* _HOW TO COMPLETE THIS TASK_: Each entry must be returned exactly. None may be omitted.

* _Excerpts from a dataset_:
┌──

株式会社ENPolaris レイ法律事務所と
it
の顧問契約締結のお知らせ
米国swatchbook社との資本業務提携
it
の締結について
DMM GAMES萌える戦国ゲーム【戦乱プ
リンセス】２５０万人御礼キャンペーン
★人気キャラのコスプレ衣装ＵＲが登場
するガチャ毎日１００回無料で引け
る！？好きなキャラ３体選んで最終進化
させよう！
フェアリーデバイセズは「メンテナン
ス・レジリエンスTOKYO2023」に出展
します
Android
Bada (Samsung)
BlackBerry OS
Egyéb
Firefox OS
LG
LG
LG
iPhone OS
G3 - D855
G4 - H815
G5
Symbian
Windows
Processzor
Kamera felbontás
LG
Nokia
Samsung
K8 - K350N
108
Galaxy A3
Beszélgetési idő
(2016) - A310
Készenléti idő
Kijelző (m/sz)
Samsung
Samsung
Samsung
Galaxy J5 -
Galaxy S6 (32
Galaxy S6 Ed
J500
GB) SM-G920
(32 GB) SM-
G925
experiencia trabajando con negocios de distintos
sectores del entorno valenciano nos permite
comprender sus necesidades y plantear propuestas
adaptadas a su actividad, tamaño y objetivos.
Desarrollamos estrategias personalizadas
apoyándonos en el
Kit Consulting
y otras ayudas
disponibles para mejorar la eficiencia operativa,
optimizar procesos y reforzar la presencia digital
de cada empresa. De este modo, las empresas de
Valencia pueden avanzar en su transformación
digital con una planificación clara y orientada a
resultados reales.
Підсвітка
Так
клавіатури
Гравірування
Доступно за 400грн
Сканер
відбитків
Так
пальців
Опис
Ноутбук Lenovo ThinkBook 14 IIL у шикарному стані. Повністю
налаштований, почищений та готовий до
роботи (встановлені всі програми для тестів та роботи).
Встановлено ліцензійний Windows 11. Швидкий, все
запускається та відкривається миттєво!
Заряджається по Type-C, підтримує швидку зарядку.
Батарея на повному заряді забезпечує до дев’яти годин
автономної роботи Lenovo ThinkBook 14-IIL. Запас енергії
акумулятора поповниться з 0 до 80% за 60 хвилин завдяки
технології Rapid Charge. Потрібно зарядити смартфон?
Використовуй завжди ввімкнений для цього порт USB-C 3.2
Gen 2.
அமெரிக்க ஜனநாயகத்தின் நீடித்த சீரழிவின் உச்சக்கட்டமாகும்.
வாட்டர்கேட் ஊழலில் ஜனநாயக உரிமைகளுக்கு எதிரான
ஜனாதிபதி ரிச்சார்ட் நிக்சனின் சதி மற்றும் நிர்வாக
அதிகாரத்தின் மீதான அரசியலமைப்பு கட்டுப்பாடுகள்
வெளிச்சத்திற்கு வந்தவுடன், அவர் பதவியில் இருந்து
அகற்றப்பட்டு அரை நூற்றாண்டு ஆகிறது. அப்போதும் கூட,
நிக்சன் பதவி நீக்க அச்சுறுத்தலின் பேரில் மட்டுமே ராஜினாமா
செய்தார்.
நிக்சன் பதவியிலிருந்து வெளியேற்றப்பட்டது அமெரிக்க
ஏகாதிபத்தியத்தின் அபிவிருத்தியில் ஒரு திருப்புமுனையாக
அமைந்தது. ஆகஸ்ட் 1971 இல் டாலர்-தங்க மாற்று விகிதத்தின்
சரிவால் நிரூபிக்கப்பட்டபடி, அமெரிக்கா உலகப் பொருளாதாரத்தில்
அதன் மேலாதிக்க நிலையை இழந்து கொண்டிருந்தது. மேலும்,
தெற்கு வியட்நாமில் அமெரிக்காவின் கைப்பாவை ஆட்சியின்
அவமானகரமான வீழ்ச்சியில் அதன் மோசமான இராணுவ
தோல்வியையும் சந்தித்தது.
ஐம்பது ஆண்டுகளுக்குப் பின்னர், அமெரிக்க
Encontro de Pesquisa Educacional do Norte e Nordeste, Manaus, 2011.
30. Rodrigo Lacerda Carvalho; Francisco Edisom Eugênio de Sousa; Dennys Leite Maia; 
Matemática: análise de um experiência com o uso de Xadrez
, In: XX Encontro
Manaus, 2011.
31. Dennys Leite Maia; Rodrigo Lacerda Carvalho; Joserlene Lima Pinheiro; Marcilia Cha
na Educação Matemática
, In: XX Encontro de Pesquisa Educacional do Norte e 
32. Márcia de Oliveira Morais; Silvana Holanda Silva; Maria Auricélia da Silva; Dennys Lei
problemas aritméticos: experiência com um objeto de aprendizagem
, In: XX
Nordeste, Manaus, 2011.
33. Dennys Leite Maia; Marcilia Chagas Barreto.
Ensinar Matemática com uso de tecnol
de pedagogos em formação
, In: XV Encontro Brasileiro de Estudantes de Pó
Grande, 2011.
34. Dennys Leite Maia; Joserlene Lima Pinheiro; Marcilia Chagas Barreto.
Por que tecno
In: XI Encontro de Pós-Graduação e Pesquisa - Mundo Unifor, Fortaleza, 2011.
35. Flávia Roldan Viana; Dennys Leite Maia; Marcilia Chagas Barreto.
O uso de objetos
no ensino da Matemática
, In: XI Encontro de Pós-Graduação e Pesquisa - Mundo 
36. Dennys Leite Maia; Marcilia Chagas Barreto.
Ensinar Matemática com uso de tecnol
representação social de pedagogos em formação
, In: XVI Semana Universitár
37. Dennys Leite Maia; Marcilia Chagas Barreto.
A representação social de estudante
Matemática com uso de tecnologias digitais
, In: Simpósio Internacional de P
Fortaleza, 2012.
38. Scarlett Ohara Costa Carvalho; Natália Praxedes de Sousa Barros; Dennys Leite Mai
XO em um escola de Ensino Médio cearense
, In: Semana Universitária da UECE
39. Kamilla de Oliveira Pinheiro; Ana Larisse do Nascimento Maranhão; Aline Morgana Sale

└──

* _TASK RESPONSE_:
株式会社ENPolaris レイ法律事務所と
it
の顧問契約締結のお知らせ
米国swatchbook社との資本業務提携
it
の締結について
DMM GAMES萌える戦国ゲーム【戦乱プ
リンセス】２５０万人御礼キャンペーン
★人気キャラのコスプレ衣装ＵＲが登場
するガチャ毎日１００回無料で引け
る！？好きなキャラ３体選んで最終進化
させよう！
フェアリーデバイセズは「メンテナン
ス・レジリエンスTOKYO2023」に出展
します
Android
Bada (Samsung)
BlackBerry OS
Egyéb
Firefox OS
LG
LG
LG
iPhone OS
G3 - D855
G4 - H815
G5
Symbian
Windows
Processzor
Kamera felbontás
LG
Nokia
Samsung
K8 - K350N
108
Galaxy A3
Beszélgetési idő
(2016) - A310
Készenléti idő
Kijelző (m/sz)
Samsung
Samsung
Samsung
Galaxy J5 -
Galaxy S6 (32
Galaxy S6 Ed
J500
GB) SM-G920
(32 GB) SM-
G925
experiencia trabajando con negocios de distintos
sectores del entorno valenciano nos permite
comprender sus necesidades y plantear propuestas
adaptadas a su actividad, tamaño y objetivos.
Desarrollamos estrategias personalizadas
apoyándonos en el
Kit Consulting
y otras ayudas
disponibles para mejorar la eficiencia operativa,
optimizar procesos y reforzar la presencia digital
de cada empresa. De este modo, las empresas de
Valencia pueden avanzar en su transformación
digital con una planificación clara y orientada a
resultados reales.
Підсвітка
Так
клавіатури
Гравірування
Доступно за 400грн
Сканер
відбитків
Так
пальців
Опис
Ноутбук Lenovo ThinkBook 14 IIL у шикарному стані. Повністю
налаштований, почищений та готовий до
роботи (встановлені всі програми для тестів та роботи).
Встановлено ліцензійний Windows 11. Швидкий, все
запускається та відкривається миттєво!
Заряджається по Type-C, підтримує швидку зарядку.
Батарея на повному заряді забезпечує до дев’яти годин
автономної роботи Lenovo ThinkBook 14-IIL. Запас енергії
акумулятора поповниться з 0 до 80% за 60 хвилин завдяки
технології Rapid Charge. Потрібно зарядити смартфон?
Використовуй завжди ввімкнений для цього порт USB-C 3.2
Gen 2.
அமெரிக்க ஜனநாயகத்தின் நீடித்த சீரழிவின் உச்சக்கட்டமாகும்.
வாட்டர்கேட் ஊழலில் ஜனநாயக உரிமைகளுக்கு எதிரான
ஜனாதிபதி ரிச்சார்ட் நிக்சனின் சதி மற்றும் நிர்வாக
அதிகாரத்தின் மீதான அரசியலமைப்பு கட்டுப்பாடுகள்
வெளிச்சத்திற்கு வந்தவுடன், அவர் பதவியில் இருந்து
அகற்றப்பட்டு அரை நூற்றாண்டு ஆகிறது. அப்போதும் கூட,
நிக்சன் பதவி நீக்க அச்சுறுத்தலின் பேரில் மட்டுமே ராஜினாமா
செய்தார்.
நிக்சன் பதவியிலிருந்து வெளியேற்றப்பட்டது அமெரிக்க
ஏகாதிபத்தியத்தின் அபிவிருத்தியில் ஒரு திருப்புமுனையாக
அமைந்தது. ஆகஸ்ட் 1971 இல் டாலர்-தங்க மாற்று விகிதத்தின்
சரிவால் நிரூபிக்கப்பட்டபடி, அமெரிக்கா உலகப் பொருளாதாரத்தில்
அதன் மேலாதிக்க நிலையை இழந்து கொண்டிருந்தது. மேலும்,
தெற்கு வியட்நாமில் அமெரிக்காவின் கைப்பாவை ஆட்சியின்
அவமானகரமான வீழ்ச்சியில் அதன் மோசமான இராணுவ
தோல்வியையும் சந்தித்தது.
ஐம்பது ஆண்டுகளுக்குப் பின்னர், அமெரிக்க
Encontro de Pesquisa Educacional do Norte e Nordeste, Manaus, 2011.
30. Rodrigo Lacerda Carvalho; Francisco Edisom Eugênio de Sousa; Dennys Leite Maia; 
Matemática: análise de um experiência com o uso de Xadrez
, In: XX Encontro
Manaus, 2011.
31. Dennys Leite Maia; Rodrigo Lacerda Carvalho; Joserlene Lima Pinheiro; Marcilia Cha
na Educação Matemática
, In: XX Encontro de Pesquisa Educacional do Norte e 
32. Márcia de Oliveira Morais; Silvana Holanda Silva; Maria Auricélia da Silva; Dennys Lei
problemas aritméticos: experiência com um objeto de aprendizagem
, In: XX
Nordeste, Manaus, 2011.
33. Dennys Leite Maia; Marcilia Chagas Barreto.
Ensinar Matemática com uso de tecnol
de pedagogos em formação
, In: XV Encontro Brasileiro de Estudantes de Pó
Grande, 2011.
34. Dennys Leite Maia; Joserlene Lima Pinheiro; Marcilia Chagas Barreto.
Por que tecno
In: XI Encontro de Pós-Graduação e Pesquisa - Mundo Unifor, Fortaleza, 2011.
35. Flávia Roldan Viana; Dennys Leite Maia; Marcilia Chagas Barreto.
O uso de objetos
no ensino da Matemática
, In: XI Encontro de Pós-Graduação e Pesquisa - Mundo 
36. Dennys Leite Maia; Marcilia Chagas Barreto.
Ensinar Matemática com uso de tecnol
representação social de pedagogos em formação
, In: XVI Semana Universitár
37. Dennys Leite Maia; Marcilia Chagas Barreto.
A representação social de estudante
Matemática com uso de tecnologias digitais
, In: Simpósio Internacional de P
Fortaleza, 2012.
38. Scarlett Ohara Costa Carvalho; Natália Praxedes de Sousa Barros; Dennys Leite Mai
XO em um escola de Ensino Médio cearense
, In: Semana Universitária da UECE
39. Kamilla de Oliveira Pinheiro; Ana Larisse do Nascimento Maranhão; Aline Morgana Sale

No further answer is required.